Currently, long-term treatment of PA consists of maintaining a protein-restricted diet supplemented with propionic acid precursor-free amino acids, vitamins, and minerals; administering antibiotics and carnitine; and avoiding catabolism [4]. Ammonia scavengers are not recommended for long-term therapy because of the risk of accumulating CoA esters and depleting free CoA. The use of sodium phenylbutyrate is even more controversial, owing to the risk of depleting the glutamine/glutamate pool [4]. Nevertheless, this class of medications still represents the main option for the long-term treatment of hyperammonemia secondary to organic acidemias.

There are reports on the rapid amelioration of patients’ clinical condition with precocious administration of NCG, regardless of the extent of hyperammonemia [7,8,9,10,11], suggesting that continuous NCG treatment may be effective. We report our highly positive clinical experience with continuous administration of NCG for 6 years in a patient with PA who presented frequently with hyperammonemia believed to reflect secondary blockage of NAG synthase by PA metabolites [2, 3]. Treatment was associated with a decrease in plasma ammonia levels and a durable reduction in the frequency of metabolic decompensations. There were no clinically significant adverse reactions to therapy or evidence of progression of multiorgan involvement. Glutamate levels were consistently low, reflecting a deficiency in tricarboxylic acid intermediates [12, 13], and glycine levels were characteristically high, likely due to effects of PA on amino acid metabolism such as the glycine cleavage system [14,15,16]. The observed increase in mean plasma glycine levels (Table 2) may have resulted from discontinuation of the ammonia scavenger sodium benzoate several months after starting NCG treatment.

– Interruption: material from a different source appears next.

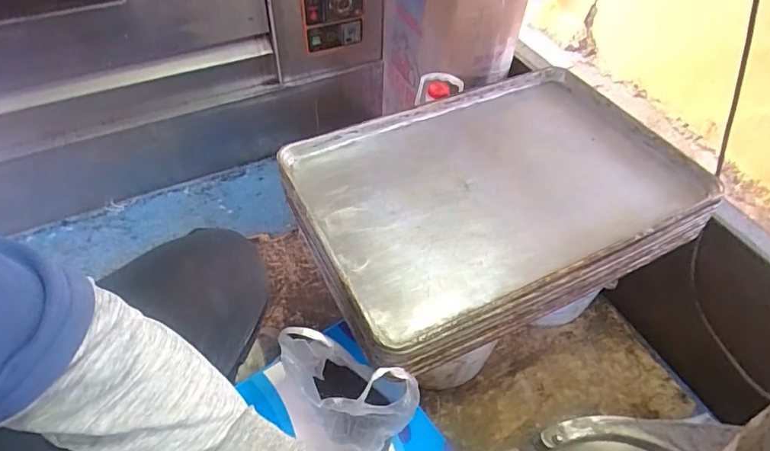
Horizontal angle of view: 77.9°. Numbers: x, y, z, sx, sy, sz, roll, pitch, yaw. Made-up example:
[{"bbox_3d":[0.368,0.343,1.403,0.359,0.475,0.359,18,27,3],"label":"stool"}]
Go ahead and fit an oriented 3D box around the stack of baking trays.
[{"bbox_3d":[0.178,-0.071,0.771,0.622,0.081,0.434,-20,56,-18],"label":"stack of baking trays"}]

This report on the favorable use of NCG in a patient with PA has the limitations of a single experience in terms of reliability and generalizability. Furthermore, the reduced incidence of concomitant illness and improved feeding typically observed in late childhood may have contributed to the patient’s improvement.

However, this case report describes a longer follow-up of NCG treatment (6 years) than previously in published reports (i.e., 7–16 months and 15 days for Burlina et al. [9] and Valayannopoulos et al. [10], respectively) [9, 10] and derives from observation over the pubertal period, when hormonal changes and higher growth rate make the metabolic equilibrium more unstable than in other age groups.

Conclusions

Our observations of our patient suggest that patients with hyperammonemic decompensations secondary to PA may benefit from continuous administration of NCG. If this observation is confirmed, well-designed clinical trials should address dosage requirements and effects on concomitant therapies and protein tolerance.